Work request:
Could you please retype exactly the lines from the start of the records below through the line that contains "be shown that", both included, and leave out the pictures?

*-*-*

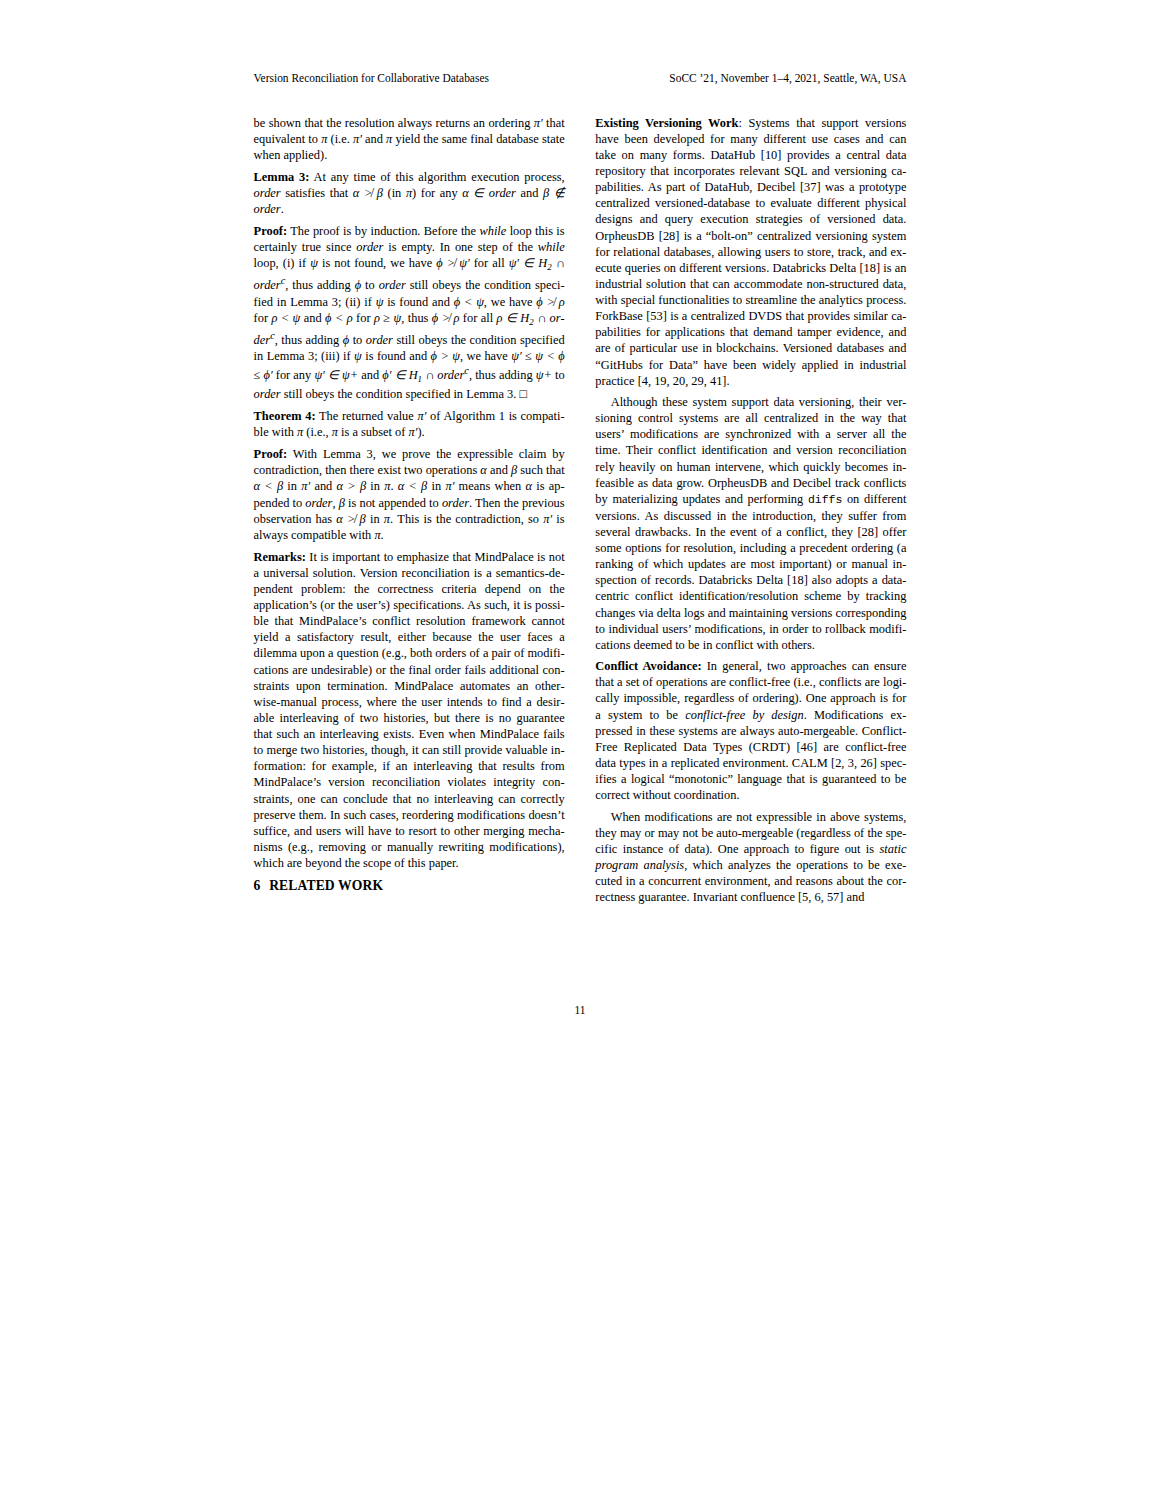Version Reconciliation for Collaborative Databases
SoCC ’21, November 1–4, 2021, Seattle, WA, USA
be shown that the resolution always returns an ordering π′ that equivalent to π (i.e. π′ and π yield the same final database state when applied).
Lemma 3: At any time of this algorithm execution process, order satisfies that α ≯ β (in π) for any α ∈ order and β ∉ order.
Proof: The proof is by induction. Before the while loop this is certainly true since order is empty. In one step of the while loop, (i) if ψ is not found, we have ϕ ≯ ψ′ for all ψ′ ∈ H2 ∩ orderc, thus adding ϕ to order still obeys the condition specified in Lemma 3; (ii) if ψ is found and ϕ < ψ, we have ϕ ≯ ρ for ρ < ψ and ϕ < ρ for ρ ≥ ψ, thus ϕ ≯ ρ for all ρ ∈ H2 ∩ orderc, thus adding ϕ to order still obeys the condition specified in Lemma 3; (iii) if ψ is found and ϕ > ψ, we have ψ′ ≤ ψ < ϕ ≤ ϕ′ for any ψ′ ∈ ψ+ and ϕ′ ∈ H1 ∩ orderc, thus adding ψ+ to order still obeys the condition specified in Lemma 3. □
Theorem 4: The returned value π′ of Algorithm 1 is compatible with π (i.e., π is a subset of π′).
Proof: With Lemma 3, we prove the expressible claim by contradiction, then there exist two operations α and β such that α < β in π′ and α > β in π. α < β in π′ means when α is appended to order, β is not appended to order. Then the previous observation has α ≯ β in π. This is the contradiction, so π′ is always compatible with π.
Remarks: It is important to emphasize that MindPalace is not a universal solution. Version reconciliation is a semantics-dependent problem: the correctness criteria depend on the application’s (or the user’s) specifications. As such, it is possible that MindPalace’s conflict resolution framework cannot yield a satisfactory result, either because the user faces a dilemma upon a question (e.g., both orders of a pair of modifications are undesirable) or the final order fails additional constraints upon termination. MindPalace automates an otherwise-manual process, where the user intends to find a desirable interleaving of two histories, but there is no guarantee that such an interleaving exists. Even when MindPalace fails to merge two histories, though, it can still provide valuable information: for example, if an interleaving that results from MindPalace’s version reconciliation violates integrity constraints, one can conclude that no interleaving can correctly preserve them. In such cases, reordering modifications doesn’t suffice, and users will have to resort to other merging mechanisms (e.g., removing or manually rewriting modifications), which are beyond the scope of this paper.
6 RELATED WORK
Existing Versioning Work: Systems that support versions have been developed for many different use cases and can take on many forms. DataHub [10] provides a central data repository that incorporates relevant SQL and versioning capabilities. As part of DataHub, Decibel [37] was a prototype centralized versioned-database to evaluate different physical designs and query execution strategies of versioned data. OrpheusDB [28] is a “bolt-on” centralized versioning system for relational databases, allowing users to store, track, and execute queries on different versions. Databricks Delta [18] is an industrial solution that can accommodate non-structured data, with special functionalities to streamline the analytics process. ForkBase [53] is a centralized DVDS that provides similar capabilities for applications that demand tamper evidence, and are of particular use in blockchains. Versioned databases and “GitHubs for Data” have been widely applied in industrial practice [4, 19, 20, 29, 41].
Although these system support data versioning, their versioning control systems are all centralized in the way that users’ modifications are synchronized with a server all the time. Their conflict identification and version reconciliation rely heavily on human intervene, which quickly becomes infeasible as data grow. OrpheusDB and Decibel track conflicts by materializing updates and performing diffs on different versions. As discussed in the introduction, they suffer from several drawbacks. In the event of a conflict, they [28] offer some options for resolution, including a precedent ordering (a ranking of which updates are most important) or manual inspection of records. Databricks Delta [18] also adopts a data-centric conflict identification/resolution scheme by tracking changes via delta logs and maintaining versions corresponding to individual users’ modifications, in order to rollback modifications deemed to be in conflict with others.
Conflict Avoidance: In general, two approaches can ensure that a set of operations are conflict-free (i.e., conflicts are logically impossible, regardless of ordering). One approach is for a system to be conflict-free by design. Modifications expressed in these systems are always auto-mergeable. Conflict-Free Replicated Data Types (CRDT) [46] are conflict-free data types in a replicated environment. CALM [2, 3, 26] specifies a logical “monotonic” language that is guaranteed to be correct without coordination.
When modifications are not expressible in above systems, they may or may not be auto-mergeable (regardless of the specific instance of data). One approach to figure out is static program analysis, which analyzes the operations to be executed in a concurrent environment, and reasons about the correctness guarantee. Invariant confluence [5, 6, 57] and
11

*-*-*

Exercise output:
Version Reconciliation for Collaborative Databases
SoCC ’21, November 1–4, 2021, Seattle, WA, USA
be shown that the resolution always returns an ordering π′ that equivalent to π (i.e. π′ and π yield the same final database state when applied).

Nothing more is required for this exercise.